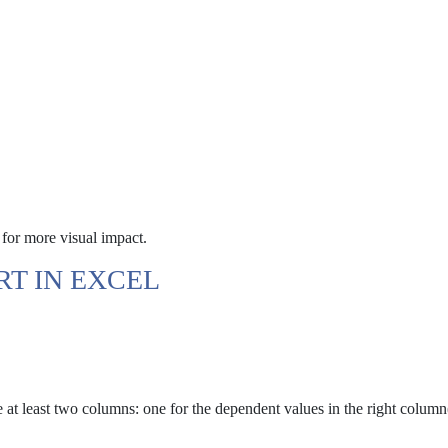
t for more visual impact.
RT IN EXCEL
 at least two columns: one for the dependent values in the right column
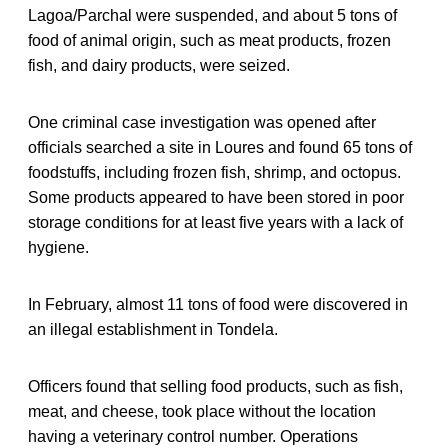
Lagoa/Parchal were suspended, and about 5 tons of
food of animal origin, such as meat products, frozen
fish, and dairy products, were seized.
One criminal case investigation was opened after
officials searched a site in Loures and found 65 tons of
foodstuffs, including frozen fish, shrimp, and octopus.
Some products appeared to have been stored in poor
storage conditions for at least five years with a lack of
hygiene.
In February, almost 11 tons of food were discovered in
an illegal establishment in Tondela.
Officers found that selling food products, such as fish,
meat, and cheese, took place without the location
having a veterinary control number. Operations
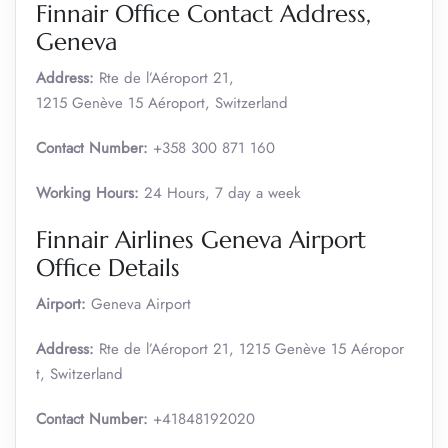
Finnair Office Contact Address,
Geneva
Address:
Rte de l’Aéroport 21,
1215 Genève 15 Aéroport, Switzerland
Contact Number:
+358 300 871 160
Working Hours:
24 Hours, 7 day a week
Finnair Airlines Geneva Airport
Office Details
Airport:
Geneva Airport
Address:
Rte de l’Aéroport 21, 1215 Genève 15 Aéropor
t, Switzerland
Contact Number:
+41848192020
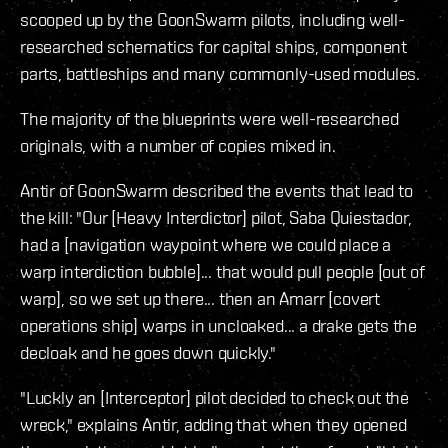
scooped up by the GoonSwarm pilots, including well-
researched schematics for capital ships, component
parts, battleships and many commonly-used modules.
The majority of the blueprints were well-researched
originals, with a number of copies mixed in.
Antir of GoonSwarm described the events that lead to
the kill: "Our [Heavy Interdictor] pilot, Saba Quiestador,
had a [navigation waypoint where we could place a
warp interdiction bubble]... that would pull people [out of
warp], so we set up there... then an Amarr [covert
operations ship] warps in uncloaked... a drake gets the
decloak and he goes down quickly."
"Luckly an [Interceptor] pilot decided to check out the
wreck," explains Antir, adding that when they opened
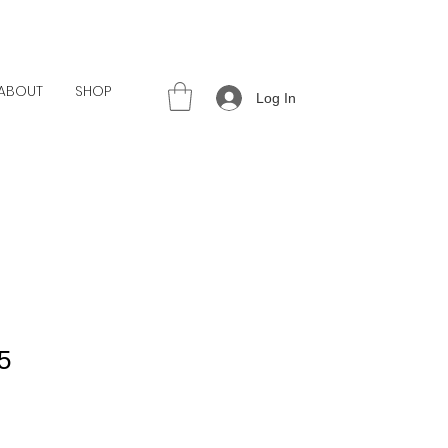
ABOUT
SHOP
Log In
5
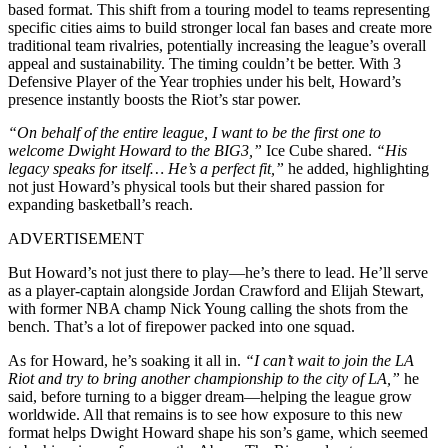
based format. This shift from a touring model to teams representing
specific cities aims to build stronger local fan bases and create more
traditional team rivalries, potentially increasing the league’s overall
appeal and sustainability. The timing couldn’t be better. With 3
Defensive Player of the Year trophies under his belt, Howard’s
presence instantly boosts the Riot’s star power.
“On behalf of the entire league, I want to be the first one to
welcome Dwight Howard to the BIG3,”
Ice Cube shared.
“His
legacy speaks for itself… He’s a perfect fit,”
he added, highlighting
not just Howard’s physical tools but their shared passion for
expanding basketball’s reach.
ADVERTISEMENT
But Howard’s not just there to play—he’s there to lead. He’ll serve
as a player-captain alongside Jordan Crawford and Elijah Stewart,
with former NBA champ Nick Young calling the shots from the
bench. That’s a lot of firepower packed into one squad.
As for Howard, he’s soaking it all in.
“I can’t wait to join the LA
Riot and try to bring another championship to the city of LA,”
he
said, before turning to a bigger dream—helping the league grow
worldwide. All that remains is to see how exposure to this new
format helps Dwight Howard shape his son’s game, which seemed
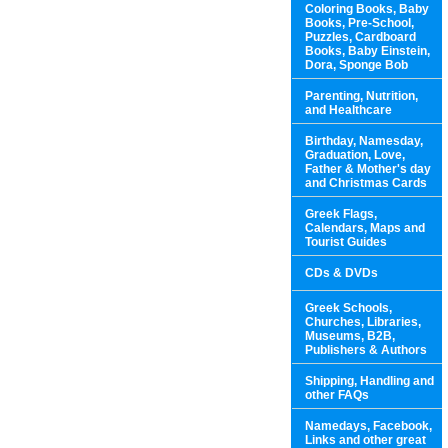
Coloring Books, Baby
Books, Pre-School,
Puzzles, Cardboard
Books, Baby Einstein,
Dora, Sponge Bob
Parenting, Nutrition,
and Healthcare
Birthday, Namesday,
Graduation, Love,
Father & Mother's day
and Christmas Cards
Greek Flags,
Calendars, Maps and
Tourist Guides
CDs & DVDs
Greek Schools,
Churches, Libraries,
Museums, B2B,
Publishers & Authors
Shipping, Handling and
other FAQs
Namedays, Facebook,
Links and other great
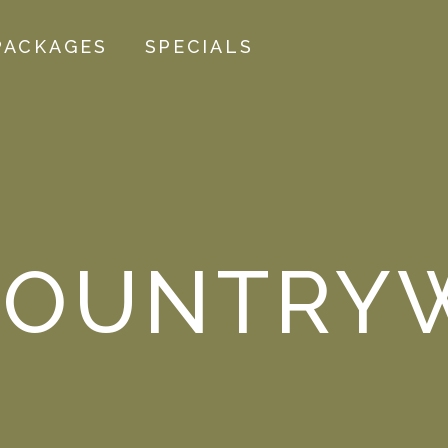
PACKAGES
SPECIALS
OUNTRYW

Work item ->
Print all of the listing above again, line for line with no changes to the wording. Leave the pictures out.

Solution ->
t for more visual impact.
RT IN EXCEL
 at least two columns: one for the dependent values in the right column
Lagoa/Parchal were suspended, and about 5 tons of
food of animal origin, such as meat products, frozen
fish, and dairy products, were seized.
One criminal case investigation was opened after
officials searched a site in Loures and found 65 tons of
foodstuffs, including frozen fish, shrimp, and octopus.
Some products appeared to have been stored in poor
storage conditions for at least five years with a lack of
hygiene.
In February, almost 11 tons of food were discovered in
an illegal establishment in Tondela.
Officers found that selling food products, such as fish,
meat, and cheese, took place without the location
having a veterinary control number. Operations
Finnair Office Contact Address,
Geneva
Address:
Rte de l’Aéroport 21,
1215 Genève 15 Aéroport, Switzerland
Contact Number:
+358 300 871 160
Working Hours:
24 Hours, 7 day a week
Finnair Airlines Geneva Airport
Office Details
Airport:
Geneva Airport
Address:
Rte de l’Aéroport 21, 1215 Genève 15 Aéropor
t, Switzerland
Contact Number:
+41848192020
scooped up by the GoonSwarm pilots, including well-
researched schematics for capital ships, component
parts, battleships and many commonly-used modules.
The majority of the blueprints were well-researched
originals, with a number of copies mixed in.
Antir of GoonSwarm described the events that lead to
the kill: "Our [Heavy Interdictor] pilot, Saba Quiestador,
had a [navigation waypoint where we could place a
warp interdiction bubble]... that would pull people [out of
warp], so we set up there... then an Amarr [covert
operations ship] warps in uncloaked... a drake gets the
decloak and he goes down quickly."
"Luckly an [Interceptor] pilot decided to check out the
wreck," explains Antir, adding that when they opened
ABOUT
SHOP
Log In
5
based format. This shift from a touring model to teams representing
specific cities aims to build stronger local fan bases and create more
traditional team rivalries, potentially increasing the league’s overall
appeal and sustainability. The timing couldn’t be better. With 3
Defensive Player of the Year trophies under his belt, Howard’s
presence instantly boosts the Riot’s star power.
“On behalf of the entire league, I want to be the first one to
welcome Dwight Howard to the BIG3,”
Ice Cube shared.
“His
legacy speaks for itself… He’s a perfect fit,”
he added, highlighting
not just Howard’s physical tools but their shared passion for
expanding basketball’s reach.
ADVERTISEMENT
But Howard’s not just there to play—he’s there to lead. He’ll serve
as a player-captain alongside Jordan Crawford and Elijah Stewart,
with former NBA champ Nick Young calling the shots from the
bench. That’s a lot of firepower packed into one squad.
As for Howard, he’s soaking it all in.
“I can’t wait to join the LA
Riot and try to bring another championship to the city of LA,”
he
said, before turning to a bigger dream—helping the league grow
worldwide. All that remains is to see how exposure to this new
format helps Dwight Howard shape his son’s game, which seemed
Coloring Books, Baby
Books, Pre-School,
Puzzles, Cardboard
Books, Baby Einstein,
Dora, Sponge Bob
Parenting, Nutrition,
and Healthcare
Birthday, Namesday,
Graduation, Love,
Father & Mother's day
and Christmas Cards
Greek Flags,
Calendars, Maps and
Tourist Guides
CDs & DVDs
Greek Schools,
Churches, Libraries,
Museums, B2B,
Publishers & Authors
Shipping, Handling and
other FAQs
Namedays, Facebook,
Links and other great
PACKAGES
SPECIALS
OUNTRYW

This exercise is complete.